Sunday, February 1, 2015

Happy Birthday SR629007199!

It is with disappointment and frustration that I'm celebrating the 1st birthday of an unresolved Cisco support case. I'm not happy about it, plan to do some complaining in this post.

Now, don't get me wrong, I think the people at Cisco TAC are great. They're an absolutely first class support organization, the standard by which other vendors are judged, and they consistently give me great service.

In spite of their efforts, sometimes things just don't work out. This is one of those times.

I opened SR629007199 on January 31st 2014 after noticing a peculiar problem with an ISR G2 router: Servers couldn't receive packets intended for them because the router was screwing up their traffic. The Ethernet frames carrying these packets included the wrong destination MAC address, so the servers ignored them.

Specifically, the router was screwing up the IP->L2 address mapping required for IPv4 multicast packets. Instead of using 23 bits of the multicast group in the L2 header, that portion of the L2 header was all zeros. It looked like this:

Bogus dMAC on most of these frames

Those two HSRP packets originated by the router looked okay, and traffic from local sources was okay, but every frame containing packets which had transited the router was wrong. Instead of 01:00:5e:00:00:00, those frames should have been sent to 01:00:5e:78:01:24.

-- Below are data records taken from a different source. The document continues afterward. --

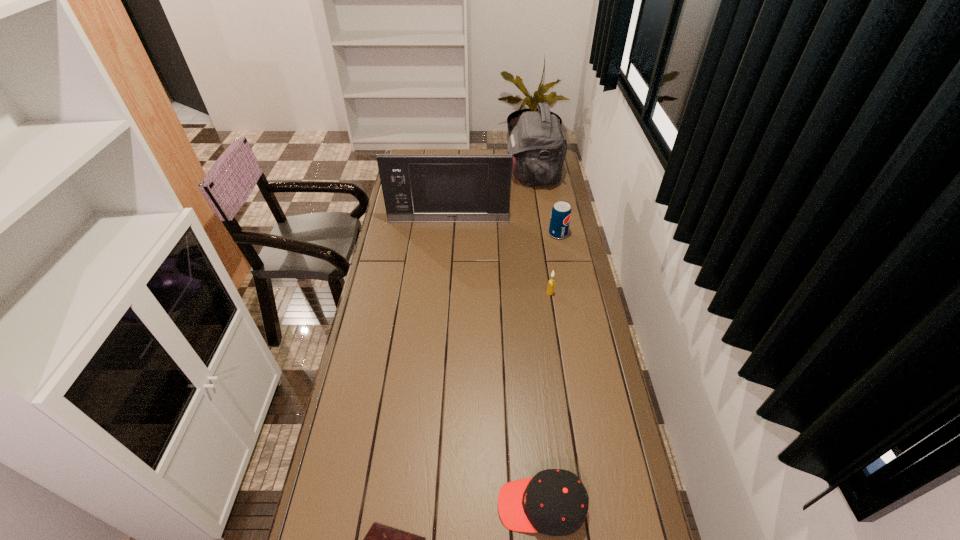
I want to click on free space between the fifth tallest object and the microwave oven, so click(x=495, y=363).

Locate an element on the screen. This screenshot has width=960, height=540. vacant space that's between the fifth nearest object and the fifth tallest object is located at coordinates (495, 363).

This screenshot has height=540, width=960. What are the coordinates of `free space between the fifth nearest object and the third tallest object` in the screenshot? It's located at (503, 228).

Select which object appears as the closest to the cap. Please provide its 2D coordinates. Your answer should be formatted as a tuple, i.e. [(x, y)], where the tuple contains the x and y coordinates of a point satisfying the conditions above.

[(381, 539)]

Identify the location of object that stands as the second closest to the second farthest object. (539, 146).

This screenshot has width=960, height=540. Find the location of `vacant space that satisfies the following two spatial constraints: 1. on the front panel of the candle; 2. on the right side of the microwave oven`. vacant space that satisfies the following two spatial constraints: 1. on the front panel of the candle; 2. on the right side of the microwave oven is located at coordinates (443, 293).

Locate an element on the screen. The height and width of the screenshot is (540, 960). free space that satisfies the following two spatial constraints: 1. on the front panel of the fifth nearest object; 2. on the right side of the third farthest object is located at coordinates (447, 234).

At what (x,y) coordinates should I click in order to perform the action: click on vacant position in the image that satisfies the following two spatial constraints: 1. on the front panel of the pop; 2. on the left side of the second farthest object. Please return your answer as a coordinate pair (x, y). Image resolution: width=960 pixels, height=540 pixels. Looking at the image, I should click on (447, 234).

This screenshot has width=960, height=540. What are the coordinates of `vacant region that satisfies the following two spatial constraints: 1. on the open flap of the fourth nearest object; 2. on the right side of the shoulder bag` in the screenshot? It's located at (542, 234).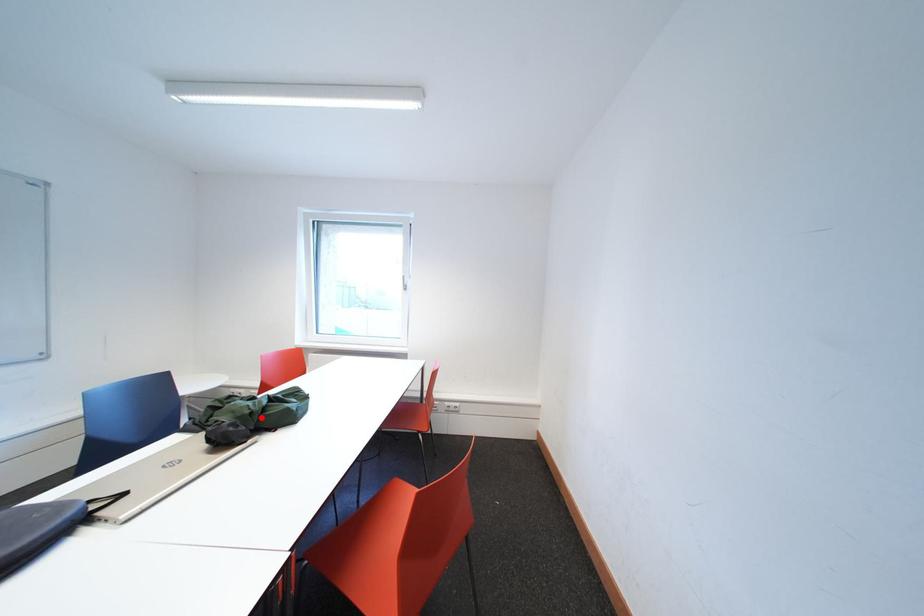
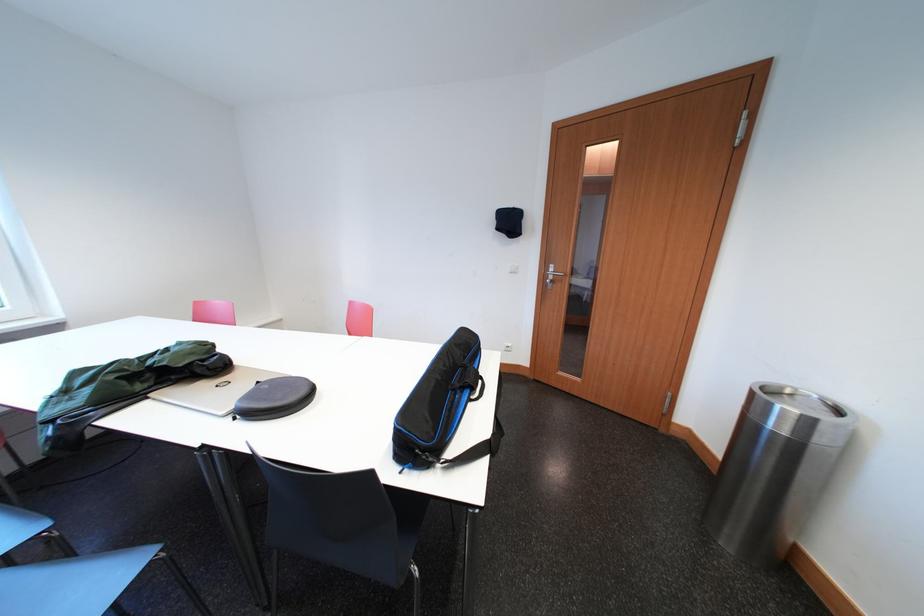
Find the pixel in the second image that matches the highlighted location in the first image.

(223, 350)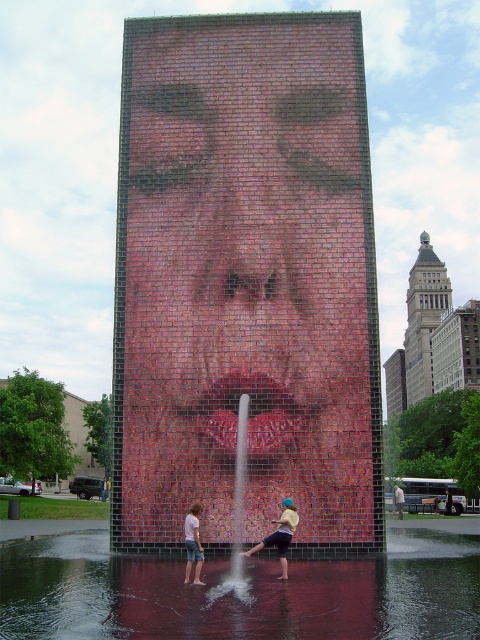
You are standing in front of the public art installation and want to take a photo of the clear water at center. Where should you position yourself to capture the water in the center of your photo?

You should position yourself directly in front of the clear water at center at point (240, 593) to ensure it is centered in your photo.

You are a photographer standing in front of the public art installation. You notice two people wearing a yellow cotton shirt at center and denim shorts at lower center. Which clothing item is shorter in height?

The yellow cotton shirt at center has a lesser height compared to denim shorts at lower center, so the yellow cotton shirt at center is shorter in height.

You are a photographer trying to capture the art installation and the people in front of it. You want to ensure both the yellow cotton shirt at center and the denim shorts at lower center are clearly visible in your photo. Given their sizes, which object should you focus on to ensure both are in frame without needing to adjust your camera angle?

The yellow cotton shirt at center is bigger than denim shorts at lower center. Focus on the yellow cotton shirt at center to ensure both are in frame since it is larger and will help maintain visibility of the smaller denim shorts at lower center.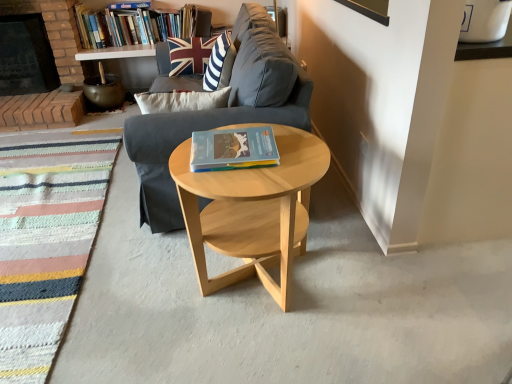
Question: Is hardcover book at upper center, the first book positioned from the left, to the right of hardcover book at center, which is counted as the second book, starting from the top, from the viewer's perspective?

Choices:
 (A) no
 (B) yes

Answer: (A)

Question: From the image's perspective, would you say hardcover book at upper center, placed as the 2th book when sorted from bottom to top, is shown under hardcover book at center, the 1th book viewed from the right?

Choices:
 (A) no
 (B) yes

Answer: (A)

Question: Is hardcover book at upper center, placed as the 2th book when sorted from bottom to top, wider than hardcover book at center, which is counted as the second book, starting from the top?

Choices:
 (A) no
 (B) yes

Answer: (A)

Question: From the image's perspective, is hardcover book at upper center, which is the 2th book in right-to-left order, on top of hardcover book at center, the second book from the left?

Choices:
 (A) no
 (B) yes

Answer: (B)

Question: Are hardcover book at upper center, placed as the 2th book when sorted from bottom to top, and hardcover book at center, the 1th book viewed from the right, far apart?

Now, to be fair, my configuration was a little "off in the weeds". Most folks don't route multicast in production, and I was using an unusual combination of interface types. I'm not surprised this is issue isn't widely complained about, even though it's 100% reproducible.

Still, it's a supported configuration, and a whole year later there's no indication that anybody at Cisco has even begun working on the problem. That's the reason for this blog post. I'm complaining about it publicly because I'm frustrated, and because the correct channel has gotten me nowhere for the last year.

TAC has explained to me repeatedly that their hands are tied. It seems that ISR product management doesn't care about this bug. Their "workaround" is suggesting that I disable CEF. Doing so resolves the framing issue, but opens another can of worms in the performance department. It's true, I can disable CEF only for multicast traffic, but that's basically all this router carries. It exists only to support a multicast-based voice/video collaboration application. I can't afford the performance penalty associated with process switching this traffic. TAC, to their credit, didn't take the workaround seriously either.

So, why do I think product management doesn't care? Well, the relevant bug is rated as Severity 6:

Severity: 6 Enhancement

According to Cisco, this severity rating indicates a request for new functionality or feature improvements:

Cisco Table of Severity Levels
I happen to think that framing IP packets into correctly formatted Ethernet frames is core functionality of an IP router, and not a request for new functionality. Looking over this table, I'd land this bug in severity 3 due to my "unusual circumstances."

TAC and I have been trying to make the case for this bug for a year now, but product management has totally ignored it.